**TEXT FOR ANALYSIS:**
=== Begin Enclosure ===
As a regulated health professional, you ​​have a responsibility to take action when you see unsafe practice, neglect or unprofessional conduct that puts client safety or well-being at risk. This includes a legal and ethical duty to report regulated health professionals to their professional college for conduct such as:

  • incompetent practice

  • impaired practice 

  • unethical conduct

The professional conduct of BCCNM registrants is guided by the Health Professions Act, the BCCNM Bylaws, the Nursing Regulations, and the Standards of Practice applicable to each nursing designation.

Understanding when to report, what to report, how to report, who to report to, and what is required of you, both legally and ethically, is important.

What behaviours are o​​f concern?

Practice or conduct that poses a danger to the public or is otherwise contrary to the standards is concerning. Define the behaviour by asking yourself:

  • Has the practice or behaviour harmed or put clients at risk? How and when?

  • Is the individual failing to provide competent care? How and when?

  • Is the individual's behaviour breaching accepted standards for ethical practice? How and when?

  • Is the individual failing to provide culturally safe care? How and when?

If you can answer “yes" to any of these questions, you have a responsibility to take action.

What can I do to ta​​ke action?

Decide if you want to discuss your concerns with the person involved. This can be a difficult decision. Ask yourself:

  • If it were you, how would you want the situation addressed?

  • What is your relationship with the person (e.g., reporting relationship, co-worker, personal relationship)?

  • Can you create an opportunity to discuss your concerns privately?

  • Can you discuss your concerns objectively?

  • What is the likelihood of the person being receptive to your concerns?

  • How will you know if your conversation will have the desired effect, and protect clients?

If you discuss your concerns with the person and the matter is resolved, it may not be necessary for you to take further action. If the conversation does not resolve your concerns or you decide that talking to the person involved would not be safe or helpful:

  • Talk to your manager or a leader in your practice setting

  • Consult resources in your workplace 

  • Contact BCCNM Standards support​​ for a consultation

Share information about the situation only with those who require it.
=== End Enclosure ===
**TASK REQUIREMENTS:**
• A. Extract from the reporting guidance the passage from "Decide if you" up to and including "to your concerns?", copying it word for word.
• B. Can you rewrite the paragraph of the reporting guidance that begins "The professional conduct of BCCNM registrants" as a list, keeping its main facts?

**DATA BELOW:**
=== Begin Enclosure ===
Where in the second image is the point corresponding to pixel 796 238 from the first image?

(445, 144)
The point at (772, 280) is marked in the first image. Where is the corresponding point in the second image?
=== End Enclosure ===
**SOLVED PROBLEMS:**
• A.
Decide if you want to discuss your concerns with the person involved. This can be a difficult decision. Ask yourself:

  • If it were you, how would you want the situation addressed?

  • What is your relationship with the person (e.g., reporting relationship, co-worker, personal relationship)?

  • Can you create an opportunity to discuss your concerns privately?

  • Can you discuss your concerns objectively?

  • What is the likelihood of the person being receptive to your concerns?

• B.
The professional conduct of BCCNM registrants is guided by:
- the Health Professions Act
- the BCCNM Bylaws
- the Nursing Regulations
- the Standards of Practice applicable to each nursing designation